---------- Records ----------

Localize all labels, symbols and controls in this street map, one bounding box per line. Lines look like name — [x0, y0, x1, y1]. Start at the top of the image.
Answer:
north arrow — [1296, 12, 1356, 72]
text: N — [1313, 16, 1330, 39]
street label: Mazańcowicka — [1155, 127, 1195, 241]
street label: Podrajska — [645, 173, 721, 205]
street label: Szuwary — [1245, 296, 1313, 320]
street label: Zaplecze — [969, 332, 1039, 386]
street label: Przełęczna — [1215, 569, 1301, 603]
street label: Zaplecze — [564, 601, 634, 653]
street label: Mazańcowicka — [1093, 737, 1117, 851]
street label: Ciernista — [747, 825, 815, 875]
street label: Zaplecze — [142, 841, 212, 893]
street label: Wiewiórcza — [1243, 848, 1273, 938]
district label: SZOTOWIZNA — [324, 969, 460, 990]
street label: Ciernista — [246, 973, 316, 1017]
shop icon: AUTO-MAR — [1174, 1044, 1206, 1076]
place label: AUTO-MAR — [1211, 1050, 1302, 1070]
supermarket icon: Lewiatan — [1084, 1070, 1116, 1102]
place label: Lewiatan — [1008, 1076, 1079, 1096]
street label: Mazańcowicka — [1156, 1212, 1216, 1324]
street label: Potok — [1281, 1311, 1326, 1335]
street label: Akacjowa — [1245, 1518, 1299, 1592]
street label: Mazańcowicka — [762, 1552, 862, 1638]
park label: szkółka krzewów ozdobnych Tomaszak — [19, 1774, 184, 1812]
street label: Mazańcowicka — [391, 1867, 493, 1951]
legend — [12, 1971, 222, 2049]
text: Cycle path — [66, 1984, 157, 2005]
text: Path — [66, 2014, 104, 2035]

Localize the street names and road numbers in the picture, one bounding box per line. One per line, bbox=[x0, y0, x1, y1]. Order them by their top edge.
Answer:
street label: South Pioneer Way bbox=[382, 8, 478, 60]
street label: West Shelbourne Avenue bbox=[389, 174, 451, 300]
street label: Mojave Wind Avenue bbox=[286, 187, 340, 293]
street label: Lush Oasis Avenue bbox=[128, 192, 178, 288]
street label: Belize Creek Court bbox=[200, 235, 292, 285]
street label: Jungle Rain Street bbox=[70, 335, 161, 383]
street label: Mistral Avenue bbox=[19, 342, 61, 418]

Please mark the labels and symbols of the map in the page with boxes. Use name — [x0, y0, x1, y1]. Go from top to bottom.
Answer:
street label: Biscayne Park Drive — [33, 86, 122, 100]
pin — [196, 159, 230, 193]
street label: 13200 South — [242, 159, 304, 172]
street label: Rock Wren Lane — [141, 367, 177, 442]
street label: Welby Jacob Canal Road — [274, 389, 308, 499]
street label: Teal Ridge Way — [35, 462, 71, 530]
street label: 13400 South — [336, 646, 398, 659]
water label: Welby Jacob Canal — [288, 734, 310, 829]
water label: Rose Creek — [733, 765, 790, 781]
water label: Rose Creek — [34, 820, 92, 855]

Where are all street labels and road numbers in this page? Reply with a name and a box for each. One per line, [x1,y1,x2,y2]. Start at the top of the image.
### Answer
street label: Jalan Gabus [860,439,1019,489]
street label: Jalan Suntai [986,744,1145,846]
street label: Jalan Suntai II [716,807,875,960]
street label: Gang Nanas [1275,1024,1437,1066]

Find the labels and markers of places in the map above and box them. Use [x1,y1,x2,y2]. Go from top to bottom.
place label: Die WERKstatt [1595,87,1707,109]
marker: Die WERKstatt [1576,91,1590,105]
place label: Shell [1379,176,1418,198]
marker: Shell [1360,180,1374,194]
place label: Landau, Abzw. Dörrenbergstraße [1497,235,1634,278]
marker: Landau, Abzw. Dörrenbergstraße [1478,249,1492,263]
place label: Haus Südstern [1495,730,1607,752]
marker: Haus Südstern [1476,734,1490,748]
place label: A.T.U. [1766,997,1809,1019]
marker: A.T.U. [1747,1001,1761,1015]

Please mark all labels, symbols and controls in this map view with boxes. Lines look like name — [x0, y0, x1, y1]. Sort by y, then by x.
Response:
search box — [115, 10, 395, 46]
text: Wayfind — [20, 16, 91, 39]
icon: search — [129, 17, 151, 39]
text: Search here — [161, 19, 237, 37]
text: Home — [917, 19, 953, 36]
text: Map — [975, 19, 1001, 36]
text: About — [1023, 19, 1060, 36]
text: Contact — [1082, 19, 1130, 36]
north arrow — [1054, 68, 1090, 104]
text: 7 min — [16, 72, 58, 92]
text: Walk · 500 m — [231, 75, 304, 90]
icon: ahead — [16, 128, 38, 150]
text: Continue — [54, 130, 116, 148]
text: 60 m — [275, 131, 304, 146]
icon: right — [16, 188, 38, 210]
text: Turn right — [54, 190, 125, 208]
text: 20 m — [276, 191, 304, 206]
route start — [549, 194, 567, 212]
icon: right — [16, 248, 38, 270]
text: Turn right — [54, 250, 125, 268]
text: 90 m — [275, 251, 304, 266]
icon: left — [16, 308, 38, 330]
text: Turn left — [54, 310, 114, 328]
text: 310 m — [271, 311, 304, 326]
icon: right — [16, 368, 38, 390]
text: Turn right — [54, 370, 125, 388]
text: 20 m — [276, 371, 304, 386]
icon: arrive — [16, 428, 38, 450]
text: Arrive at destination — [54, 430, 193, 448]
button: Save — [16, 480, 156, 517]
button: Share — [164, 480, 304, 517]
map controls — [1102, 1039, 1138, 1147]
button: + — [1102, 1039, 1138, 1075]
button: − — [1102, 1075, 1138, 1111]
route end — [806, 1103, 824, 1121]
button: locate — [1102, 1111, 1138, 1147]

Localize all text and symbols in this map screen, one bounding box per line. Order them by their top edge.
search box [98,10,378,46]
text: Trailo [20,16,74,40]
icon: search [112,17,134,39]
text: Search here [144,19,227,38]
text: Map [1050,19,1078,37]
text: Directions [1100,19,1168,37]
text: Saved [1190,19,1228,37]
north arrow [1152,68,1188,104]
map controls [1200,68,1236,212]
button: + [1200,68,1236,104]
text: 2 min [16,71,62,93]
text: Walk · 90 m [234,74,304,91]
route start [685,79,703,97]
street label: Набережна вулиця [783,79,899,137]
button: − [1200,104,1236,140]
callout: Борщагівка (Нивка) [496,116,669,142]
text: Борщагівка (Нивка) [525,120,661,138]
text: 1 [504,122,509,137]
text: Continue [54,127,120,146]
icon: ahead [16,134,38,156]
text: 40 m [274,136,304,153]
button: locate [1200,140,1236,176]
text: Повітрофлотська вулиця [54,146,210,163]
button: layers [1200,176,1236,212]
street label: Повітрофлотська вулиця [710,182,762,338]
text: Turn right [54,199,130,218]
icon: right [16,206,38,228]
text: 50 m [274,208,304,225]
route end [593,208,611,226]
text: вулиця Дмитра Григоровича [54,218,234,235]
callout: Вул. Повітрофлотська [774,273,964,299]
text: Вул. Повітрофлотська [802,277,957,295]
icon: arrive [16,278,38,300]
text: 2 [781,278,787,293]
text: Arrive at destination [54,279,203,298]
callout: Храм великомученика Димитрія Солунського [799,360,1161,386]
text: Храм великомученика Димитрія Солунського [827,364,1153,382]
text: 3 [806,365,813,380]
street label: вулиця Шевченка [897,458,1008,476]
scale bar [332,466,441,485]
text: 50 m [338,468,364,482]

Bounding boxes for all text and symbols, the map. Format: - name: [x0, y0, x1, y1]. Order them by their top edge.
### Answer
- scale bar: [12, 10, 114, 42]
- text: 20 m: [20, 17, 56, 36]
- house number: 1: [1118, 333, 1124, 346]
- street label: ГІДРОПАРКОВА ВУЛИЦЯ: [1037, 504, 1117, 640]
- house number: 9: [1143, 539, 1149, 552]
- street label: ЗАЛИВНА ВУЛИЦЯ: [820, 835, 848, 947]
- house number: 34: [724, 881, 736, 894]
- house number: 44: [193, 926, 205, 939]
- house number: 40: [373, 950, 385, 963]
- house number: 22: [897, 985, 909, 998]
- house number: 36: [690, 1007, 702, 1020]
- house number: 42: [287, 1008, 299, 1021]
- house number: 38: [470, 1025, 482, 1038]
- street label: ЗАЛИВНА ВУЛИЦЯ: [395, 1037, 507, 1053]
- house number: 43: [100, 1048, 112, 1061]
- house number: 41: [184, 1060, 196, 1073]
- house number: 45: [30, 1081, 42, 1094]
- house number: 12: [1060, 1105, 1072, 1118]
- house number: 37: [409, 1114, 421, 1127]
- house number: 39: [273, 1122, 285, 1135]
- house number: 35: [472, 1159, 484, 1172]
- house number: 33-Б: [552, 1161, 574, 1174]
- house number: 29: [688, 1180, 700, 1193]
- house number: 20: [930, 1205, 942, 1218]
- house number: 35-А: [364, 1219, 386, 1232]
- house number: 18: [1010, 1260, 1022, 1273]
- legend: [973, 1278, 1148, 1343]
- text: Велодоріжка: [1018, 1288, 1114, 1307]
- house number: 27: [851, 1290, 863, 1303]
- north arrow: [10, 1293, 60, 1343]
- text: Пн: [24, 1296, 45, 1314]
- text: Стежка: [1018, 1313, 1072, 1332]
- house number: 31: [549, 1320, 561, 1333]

----------

* **What you are asked to do**: Your answer should consist of all lines above that include the string "page".

* **Solution for this problem**:
Please mark the labels and symbols of the map in the page with boxes. Use name — [x0, y0, x1, y1]. Go from top to bottom.
Where are all street labels and road numbers in this page? Reply with a name and a box for each. One per line, [x1,y1,x2,y2]. Start at the top of the image.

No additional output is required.